神里绫华不顾雨后泥泞的道路,提着沾染了泥点的衣摆,几乎是奔跑着穿过了九条阵屋临时搭建的营门。
她的心跳得飞快,既是因为长途跋涉的劳累,更是因为一种难以言喻的、混合着期盼与不安的焦灼。
快了,就快见到他了。
她脑海中幻想了无数次与佑哥哥重逢的场景——或许是在指挥帐外,他带着疲惫却温柔的笑意望来,轻声说一句“你来了”;
或许是在伤兵营旁,他正低声嘱咐着医师什么,抬头看见她时,那双深邃的眼眸中会闪过一丝她熟悉的、只对她流露的惊喜与柔和。
他甚至可能会微微蹙眉,责备她不该来这危险的前线,但那蹙眉的深处,一定是藏不住的、被她突然出现所搅动的波澜。
然而,营地的气氛却冰冷得让她心慌。
空气中弥漫着浓重的草药和血锈味,往来士兵的脸上看不到丝毫胜利的喜悦,只有一片死寂的沉重与难以掩饰的悲恸。
他们看到她,大多先是一愣,随即竟下意识地避开了目光,或是匆匆低头行礼后便快步走开,那种躲闪的姿态,像是在刻意隐瞒一个她无法承受的真相。
不对劲……这里的气氛……为什么如此悲伤?
胜利不该是这样的。
佑哥哥呢?
他的奥诘众在哪里?
为什么没有看到他忙碌的身影?
不祥的预感如同冰冷的藤蔓,瞬间缠绕紧缩了她的心脏。
她加快了脚步,几乎是在营地里寻找着,最终,在一个临时搭起的、停放着重伤员的营帐外,她看到了那个熟悉的身影——九条裟罗。
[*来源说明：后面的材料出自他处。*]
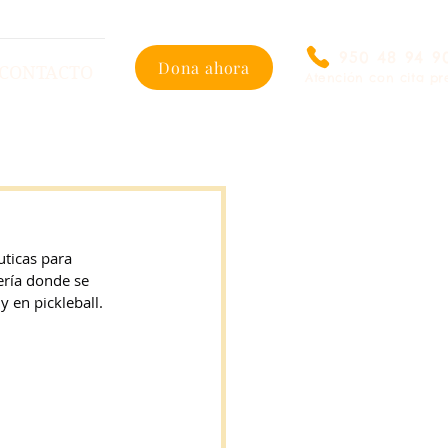
950 48 94 9
Dona ahora
CONTACTO
Atención con cita pr
uticas para 
ería donde se 
y en pickleball.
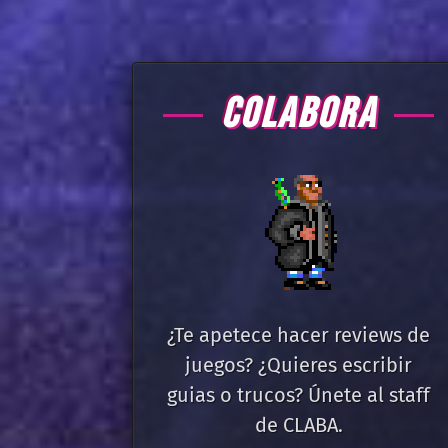
COLABORA
¿Te apetece hacer reviews de
juegos? ¿Quieres escribir
guias o trucos? Únete al staff
de CLABA.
九条裟罗正背对着她,身姿依旧挺拔如松,正对几名部下低声交代着后续的布防与伤员转运事宜,声音沙哑却条理清晰。
但她垂在身侧、紧握成拳直至指节发白的手,却泄露了那冷静外表下截然不同的内心。
裟罗在这里……那佑哥哥一定也在附近。他们总是并肩作战的。
“裟罗!”
绫华的声音带着一丝自己都未察觉的颤抖,打断了她的部署。
九条裟罗身形一顿,交代的话语戛然而止。
她缓缓转过身,脸上沾着硝烟和干涸的血迹,那双总是锐利如鹰隼的金色眼眸,此刻却盛满了难以言说的疲惫,以及……一种让绫华瞬间浑身冰凉的沉痛与回避。
她的眼神……为什么不敢看我?
那里面……是什么?
不……不要是那个……
部下们察觉到气氛不对,无声地行礼退开。
绫华快步走到裟罗面前,急切地追问,目光不断望向裟罗身后的营帐,仿佛千里佑下一秒就会从里面走出来:
“裟罗!佑哥哥呢?他在哪里?他是不是受伤了?伤得重不重?快带我去见他!”
他一定在里面,只是伤得很重,裟罗怕我担心才……
没关系,无论他变成什么样子,我都要守着他,我会照顾他,就像小时候他照顾我一样……
九条裟罗的嘴唇抿成一条苍白的直线,她避开了绫华灼灼的、充满希冀的目光,沉默了足足好几秒,才用极其干涩、几乎不像她自己的声音艰难地开口:
“神里小姐……你……节哀。”
节哀?
她在说什么?
对谁节哀?
这不可能……是我听错了,还是她在说别人?
战场上每天都有牺牲,她一定是搞错了对象……
“节哀?”
绫华脸上的血色刹那间褪得干干净净,她像是没听懂这两个字,又像是被这两个字狠狠烫了一下,猛地后退了半步,冰蓝色的眼眸瞪大,充满了荒谬和拒绝相信的神色:
“节什么哀?你在说什么?裟罗!我问你佑哥哥在哪里?!”
否认它!快否认!
告诉我这不是真的!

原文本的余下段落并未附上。